#### ACTIVITY
Go line by line through the entries below and copy those containing the string "memory".

(Saved data entries)
──────

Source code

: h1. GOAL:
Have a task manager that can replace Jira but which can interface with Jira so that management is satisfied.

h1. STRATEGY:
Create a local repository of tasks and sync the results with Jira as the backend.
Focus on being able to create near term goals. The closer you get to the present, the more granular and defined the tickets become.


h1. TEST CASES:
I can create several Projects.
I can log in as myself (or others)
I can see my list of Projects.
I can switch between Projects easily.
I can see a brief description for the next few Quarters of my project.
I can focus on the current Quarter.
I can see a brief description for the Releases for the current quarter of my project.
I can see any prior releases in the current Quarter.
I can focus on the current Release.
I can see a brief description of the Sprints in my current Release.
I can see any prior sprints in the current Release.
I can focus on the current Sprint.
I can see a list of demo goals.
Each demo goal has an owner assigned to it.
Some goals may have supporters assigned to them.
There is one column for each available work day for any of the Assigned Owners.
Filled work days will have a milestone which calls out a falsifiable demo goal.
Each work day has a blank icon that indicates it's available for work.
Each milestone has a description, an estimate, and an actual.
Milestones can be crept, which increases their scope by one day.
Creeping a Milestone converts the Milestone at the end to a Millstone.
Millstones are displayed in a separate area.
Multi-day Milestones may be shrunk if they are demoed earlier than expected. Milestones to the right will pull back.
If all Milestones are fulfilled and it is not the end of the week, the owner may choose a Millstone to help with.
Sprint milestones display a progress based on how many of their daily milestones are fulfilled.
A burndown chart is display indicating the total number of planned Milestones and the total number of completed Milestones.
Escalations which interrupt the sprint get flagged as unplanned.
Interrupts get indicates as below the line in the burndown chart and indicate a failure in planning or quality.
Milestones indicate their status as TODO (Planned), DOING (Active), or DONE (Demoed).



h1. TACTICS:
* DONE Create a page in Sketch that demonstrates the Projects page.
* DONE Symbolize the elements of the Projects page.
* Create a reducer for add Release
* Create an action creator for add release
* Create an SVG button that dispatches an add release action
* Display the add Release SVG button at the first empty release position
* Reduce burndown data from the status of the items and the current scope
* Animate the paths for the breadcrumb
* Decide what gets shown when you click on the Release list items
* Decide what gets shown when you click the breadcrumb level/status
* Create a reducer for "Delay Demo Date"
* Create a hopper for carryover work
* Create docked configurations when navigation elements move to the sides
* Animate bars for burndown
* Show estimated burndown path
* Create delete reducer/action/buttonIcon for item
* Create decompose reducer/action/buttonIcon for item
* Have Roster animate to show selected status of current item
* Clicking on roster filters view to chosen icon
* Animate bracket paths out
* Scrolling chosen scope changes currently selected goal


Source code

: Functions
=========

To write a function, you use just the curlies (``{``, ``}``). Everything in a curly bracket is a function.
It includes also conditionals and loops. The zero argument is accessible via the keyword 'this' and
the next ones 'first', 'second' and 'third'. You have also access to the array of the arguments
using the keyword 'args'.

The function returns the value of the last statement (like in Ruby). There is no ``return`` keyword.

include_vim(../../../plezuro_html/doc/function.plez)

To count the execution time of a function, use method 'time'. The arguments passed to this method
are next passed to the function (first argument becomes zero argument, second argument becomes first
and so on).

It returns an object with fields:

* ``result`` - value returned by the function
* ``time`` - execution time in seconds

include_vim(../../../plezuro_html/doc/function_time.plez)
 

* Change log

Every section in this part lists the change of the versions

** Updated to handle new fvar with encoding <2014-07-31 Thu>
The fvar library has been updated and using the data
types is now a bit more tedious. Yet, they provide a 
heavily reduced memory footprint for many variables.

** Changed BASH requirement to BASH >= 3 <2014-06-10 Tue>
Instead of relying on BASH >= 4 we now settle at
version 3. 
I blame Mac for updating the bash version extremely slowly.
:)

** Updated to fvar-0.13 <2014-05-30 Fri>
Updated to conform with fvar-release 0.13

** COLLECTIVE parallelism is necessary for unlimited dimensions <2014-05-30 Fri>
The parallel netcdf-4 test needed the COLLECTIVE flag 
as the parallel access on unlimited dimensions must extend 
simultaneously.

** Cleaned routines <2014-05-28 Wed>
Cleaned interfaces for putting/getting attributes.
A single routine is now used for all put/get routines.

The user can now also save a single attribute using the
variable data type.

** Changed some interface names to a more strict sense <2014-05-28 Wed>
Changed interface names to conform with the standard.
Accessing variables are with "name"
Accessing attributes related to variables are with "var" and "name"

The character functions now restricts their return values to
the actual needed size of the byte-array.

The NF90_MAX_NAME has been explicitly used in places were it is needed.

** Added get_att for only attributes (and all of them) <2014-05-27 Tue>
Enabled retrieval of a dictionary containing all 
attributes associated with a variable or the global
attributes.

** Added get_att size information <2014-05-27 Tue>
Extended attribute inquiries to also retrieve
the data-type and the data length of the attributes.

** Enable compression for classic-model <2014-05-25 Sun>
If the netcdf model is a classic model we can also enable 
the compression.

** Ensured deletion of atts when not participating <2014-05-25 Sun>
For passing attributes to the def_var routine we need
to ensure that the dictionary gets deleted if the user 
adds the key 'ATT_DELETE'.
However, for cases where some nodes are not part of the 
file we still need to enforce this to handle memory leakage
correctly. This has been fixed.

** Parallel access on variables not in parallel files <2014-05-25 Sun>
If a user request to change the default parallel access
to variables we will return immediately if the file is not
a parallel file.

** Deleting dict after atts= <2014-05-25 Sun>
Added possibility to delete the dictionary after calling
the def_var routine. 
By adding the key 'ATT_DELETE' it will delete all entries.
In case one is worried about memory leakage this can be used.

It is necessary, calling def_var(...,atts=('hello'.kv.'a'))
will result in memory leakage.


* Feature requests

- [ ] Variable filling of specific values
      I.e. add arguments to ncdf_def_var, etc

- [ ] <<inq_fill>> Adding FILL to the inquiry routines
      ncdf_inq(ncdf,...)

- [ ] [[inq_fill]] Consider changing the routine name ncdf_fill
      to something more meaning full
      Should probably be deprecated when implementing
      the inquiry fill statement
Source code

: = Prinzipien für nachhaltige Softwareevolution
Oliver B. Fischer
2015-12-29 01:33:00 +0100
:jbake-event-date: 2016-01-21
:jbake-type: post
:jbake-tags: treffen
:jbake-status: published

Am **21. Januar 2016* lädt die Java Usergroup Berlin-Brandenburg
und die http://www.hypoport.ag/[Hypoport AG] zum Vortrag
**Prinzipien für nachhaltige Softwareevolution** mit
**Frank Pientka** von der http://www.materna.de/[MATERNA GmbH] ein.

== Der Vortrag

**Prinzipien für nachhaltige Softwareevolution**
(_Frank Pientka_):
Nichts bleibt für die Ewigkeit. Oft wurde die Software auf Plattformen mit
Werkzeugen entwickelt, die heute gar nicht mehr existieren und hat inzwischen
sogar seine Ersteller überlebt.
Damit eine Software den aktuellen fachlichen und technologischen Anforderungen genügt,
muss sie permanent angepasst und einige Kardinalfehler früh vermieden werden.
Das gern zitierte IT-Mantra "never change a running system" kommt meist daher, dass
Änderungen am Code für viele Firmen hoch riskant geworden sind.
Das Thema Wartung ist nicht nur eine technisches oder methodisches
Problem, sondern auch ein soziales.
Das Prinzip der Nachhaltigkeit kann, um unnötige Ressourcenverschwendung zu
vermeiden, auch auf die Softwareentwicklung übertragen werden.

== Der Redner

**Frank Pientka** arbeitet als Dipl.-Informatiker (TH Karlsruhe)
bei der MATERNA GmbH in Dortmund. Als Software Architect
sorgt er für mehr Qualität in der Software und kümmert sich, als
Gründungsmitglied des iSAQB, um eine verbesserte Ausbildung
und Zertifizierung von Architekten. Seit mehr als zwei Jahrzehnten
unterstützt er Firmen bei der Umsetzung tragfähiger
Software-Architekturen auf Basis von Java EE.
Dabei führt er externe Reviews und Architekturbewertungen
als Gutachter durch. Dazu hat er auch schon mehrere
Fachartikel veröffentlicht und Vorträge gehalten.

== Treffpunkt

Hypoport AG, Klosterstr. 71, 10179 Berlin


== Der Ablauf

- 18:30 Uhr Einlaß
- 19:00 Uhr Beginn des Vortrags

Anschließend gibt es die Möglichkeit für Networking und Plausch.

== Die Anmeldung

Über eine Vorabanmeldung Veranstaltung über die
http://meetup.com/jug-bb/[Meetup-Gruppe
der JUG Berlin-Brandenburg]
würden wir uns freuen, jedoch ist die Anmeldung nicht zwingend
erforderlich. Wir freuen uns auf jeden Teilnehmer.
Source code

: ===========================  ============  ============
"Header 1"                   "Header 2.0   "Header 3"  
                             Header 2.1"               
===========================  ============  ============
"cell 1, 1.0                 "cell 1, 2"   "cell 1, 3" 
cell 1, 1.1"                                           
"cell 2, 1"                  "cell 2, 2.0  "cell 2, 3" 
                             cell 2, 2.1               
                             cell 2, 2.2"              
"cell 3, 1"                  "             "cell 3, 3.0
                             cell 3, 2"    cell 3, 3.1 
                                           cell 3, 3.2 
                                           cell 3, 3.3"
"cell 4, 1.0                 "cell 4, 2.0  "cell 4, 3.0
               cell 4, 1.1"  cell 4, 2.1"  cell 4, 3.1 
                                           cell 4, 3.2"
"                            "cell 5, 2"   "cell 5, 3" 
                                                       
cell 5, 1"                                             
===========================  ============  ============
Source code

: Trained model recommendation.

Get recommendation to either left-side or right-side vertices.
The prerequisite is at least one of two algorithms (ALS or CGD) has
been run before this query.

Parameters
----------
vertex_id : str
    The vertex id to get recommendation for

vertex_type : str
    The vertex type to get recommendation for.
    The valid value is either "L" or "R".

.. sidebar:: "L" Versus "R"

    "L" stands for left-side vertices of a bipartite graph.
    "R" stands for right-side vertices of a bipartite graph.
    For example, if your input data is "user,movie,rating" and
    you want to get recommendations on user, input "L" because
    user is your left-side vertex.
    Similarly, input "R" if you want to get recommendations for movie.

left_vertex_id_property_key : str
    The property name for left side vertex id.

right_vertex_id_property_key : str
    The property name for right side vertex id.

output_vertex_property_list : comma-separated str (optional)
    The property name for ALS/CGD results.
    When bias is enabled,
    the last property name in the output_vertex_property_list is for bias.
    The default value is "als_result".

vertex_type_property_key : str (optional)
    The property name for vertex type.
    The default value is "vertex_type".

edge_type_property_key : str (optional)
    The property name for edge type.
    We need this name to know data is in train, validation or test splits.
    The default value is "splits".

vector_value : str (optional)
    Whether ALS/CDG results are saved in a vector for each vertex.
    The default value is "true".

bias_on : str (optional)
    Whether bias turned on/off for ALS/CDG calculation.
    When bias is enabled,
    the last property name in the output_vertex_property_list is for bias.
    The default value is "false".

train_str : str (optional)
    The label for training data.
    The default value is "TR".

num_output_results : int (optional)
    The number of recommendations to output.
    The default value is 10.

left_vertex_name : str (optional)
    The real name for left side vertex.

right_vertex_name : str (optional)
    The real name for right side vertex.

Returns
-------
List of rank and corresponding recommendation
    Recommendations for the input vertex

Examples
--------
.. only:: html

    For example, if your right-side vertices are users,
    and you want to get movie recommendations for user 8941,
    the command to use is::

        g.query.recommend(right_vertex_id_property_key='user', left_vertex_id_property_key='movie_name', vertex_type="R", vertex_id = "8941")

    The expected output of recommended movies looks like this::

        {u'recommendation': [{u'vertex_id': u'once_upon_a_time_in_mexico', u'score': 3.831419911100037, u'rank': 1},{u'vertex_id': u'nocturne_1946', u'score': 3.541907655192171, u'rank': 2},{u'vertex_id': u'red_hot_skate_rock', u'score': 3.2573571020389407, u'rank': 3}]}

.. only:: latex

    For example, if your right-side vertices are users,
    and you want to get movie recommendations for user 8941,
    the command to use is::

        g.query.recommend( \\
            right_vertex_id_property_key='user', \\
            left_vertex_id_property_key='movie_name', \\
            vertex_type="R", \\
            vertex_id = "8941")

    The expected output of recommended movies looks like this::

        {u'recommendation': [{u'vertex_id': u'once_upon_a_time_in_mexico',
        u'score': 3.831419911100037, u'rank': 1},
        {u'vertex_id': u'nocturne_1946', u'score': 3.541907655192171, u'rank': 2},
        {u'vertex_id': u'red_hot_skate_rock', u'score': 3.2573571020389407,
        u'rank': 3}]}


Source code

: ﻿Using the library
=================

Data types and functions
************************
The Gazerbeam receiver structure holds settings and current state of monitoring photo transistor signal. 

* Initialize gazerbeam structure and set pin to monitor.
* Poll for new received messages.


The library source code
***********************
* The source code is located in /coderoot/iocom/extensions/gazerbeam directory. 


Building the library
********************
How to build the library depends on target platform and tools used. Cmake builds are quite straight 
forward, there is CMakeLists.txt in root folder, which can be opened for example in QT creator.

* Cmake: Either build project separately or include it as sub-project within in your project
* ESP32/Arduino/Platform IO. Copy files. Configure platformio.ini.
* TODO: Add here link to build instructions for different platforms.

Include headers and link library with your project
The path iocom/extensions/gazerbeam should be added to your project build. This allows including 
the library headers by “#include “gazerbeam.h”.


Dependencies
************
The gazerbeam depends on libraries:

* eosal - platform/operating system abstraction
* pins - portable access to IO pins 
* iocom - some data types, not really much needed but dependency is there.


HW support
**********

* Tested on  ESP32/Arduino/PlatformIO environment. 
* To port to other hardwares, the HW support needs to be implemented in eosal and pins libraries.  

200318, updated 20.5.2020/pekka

──────

#### EXERCISE ANSWER
heavily reduced memory footprint for many variables.
file we still need to enforce this to handle memory leakage
In case one is worried about memory leakage this can be used.
will result in memory leakage.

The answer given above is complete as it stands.